Le collège-lycée Saint-Thomas d'Aquin de Saint-Jean-de-Luz "essaie de reprendre une vie normale" vendredi, deux jours après la mort de l'enseignante.
Vendredi matin, à 08H00, les élèves du collège-lycée Saint-Thomas d'Aquin ont à nouveau afflué vers l'établissement, à l'heure de l'ouverture du portail, sous les yeux de trois policiers postés à l'entrée. De rares élèves avaient une fleur à la main.
"Tous les élèves reviennent aujourd'hui, dans une ambiance toujours très recueillie et un soutien toujours en place, avec la médecine scolaire et les psychologues de l'Education nationale. La cellule d'urgence d'aide psychologique se tient aussi à disposition, pour revenir si besoin", a fait savoir Vincent Destais, directeur diocésain de l'enseignement catholique de Bayonne.
"On essaie de reprendre une vie normale et des enseignements dans la mesure du possible avec les élèves", a-t-il également déclaré à une correspondante de l'AFP.
"Une petite voix"
Selon le procureur, le garçon "a mis en avant une petite voix qui lui parle (...), qui l'incite à faire le mal et qui lui aurait suggéré la veille de commettre un assassinat".
Il a estimé qu'en l'état actuel des investigations, le mineur "apparaissait accessible à une responsabilité pénale".
Car si un premier examen psychiatrique a révélé "une forme d'anxiété réactionnelle pouvant perturber son discernement" et "des éléments de dépression", "aucune maladie mentale de type schizophrénie, état maniaque, mélancolie ou retard mental, ni décompensation psychiatrique aigüe" n'ont été décelées à cette heure, selon la même source.

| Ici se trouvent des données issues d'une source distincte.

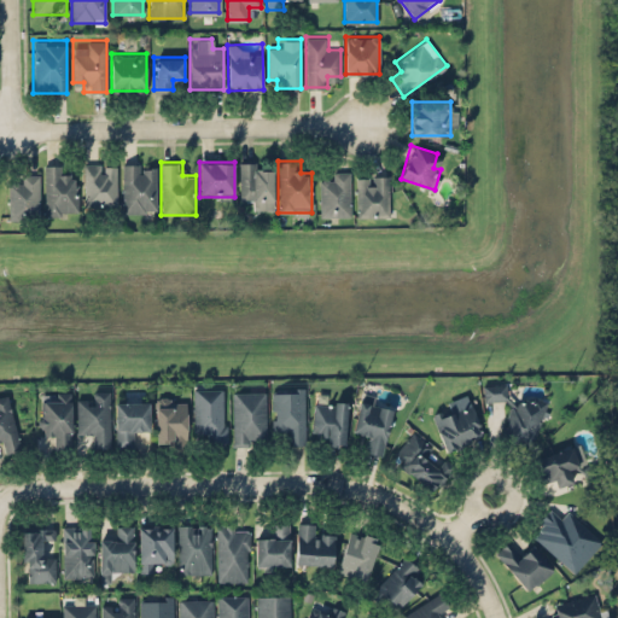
[(251,208),(274,208),(274,173),(261,173),(261,162),(238,162),(238,197),(251,197),(251,208)]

Cet élève de seconde était en cours d'espagnol mercredi quand il a poignardé sa professeure, Agnès Lassalle, 52 ans, avec un couteau de cuisine caché dans un rouleau de papier essuie-tout.
"Suivi par un médecin psychiatre", le lycéen avait fait en octobre "une tentative de suicide médicamenteuse et faisait depuis l'objet d'une prescription d'antidépresseurs", a précisé le procureur.
Une prof "très dévouée"
L'adolescent a évoqué des "faits de harcèlement" subis dans son précédent établissement, un collège public de la ville, "une dispute" la veille avec un camarade et a également admis "une forme d'animosité à l'égard de sa professeure d'espagnol".
Une minute de silence a été observée jeudi après-midi dans les collèges et lycées qui ne sont pas en vacances. La mort de cette enseignante en salle de classe a bouleversé la communauté éducative, un peu plus de deux ans après l'assassinat de Samuel Paty, professeur d'histoire-géographie décapité par un jeune islamiste radicalisé.
Le ministre de l'Education Pap Ndiaye, qui a respecté ce temps de recueillement avec les élèves d'un collège d'Albertville, a décrit Mme Lassalle comme "très dévouée".
Elle "adorait ses élèves, aimait son boulot", a de son côté témoigné Stéphane, le compagnon de Mme Lassalle au micro de France Inter. "Et elle était adorée d'eux, il y avait vraiment une relation." Rudy, élève de 3e interrogé par l'AFP, a décrit lui aussi Mme Lassalle comme une "prof très gentille", "à l'écoute".
Une cellule d'urgence médico-psychologique a été chargée d'"accompagner" les élèves qui en ressentent le besoin, de les "rassurer" et les "réancrer dans la réalité", selon sa responsable, Elorri Amestoy, médecin aux urgences psychiatriques de l'hôpital de Bayonne.
Les agressions contre des professeurs sont fréquentes en France, mais l'AFP a recensé moins d'une dizaine de meurtres sur les quatre dernières décennies.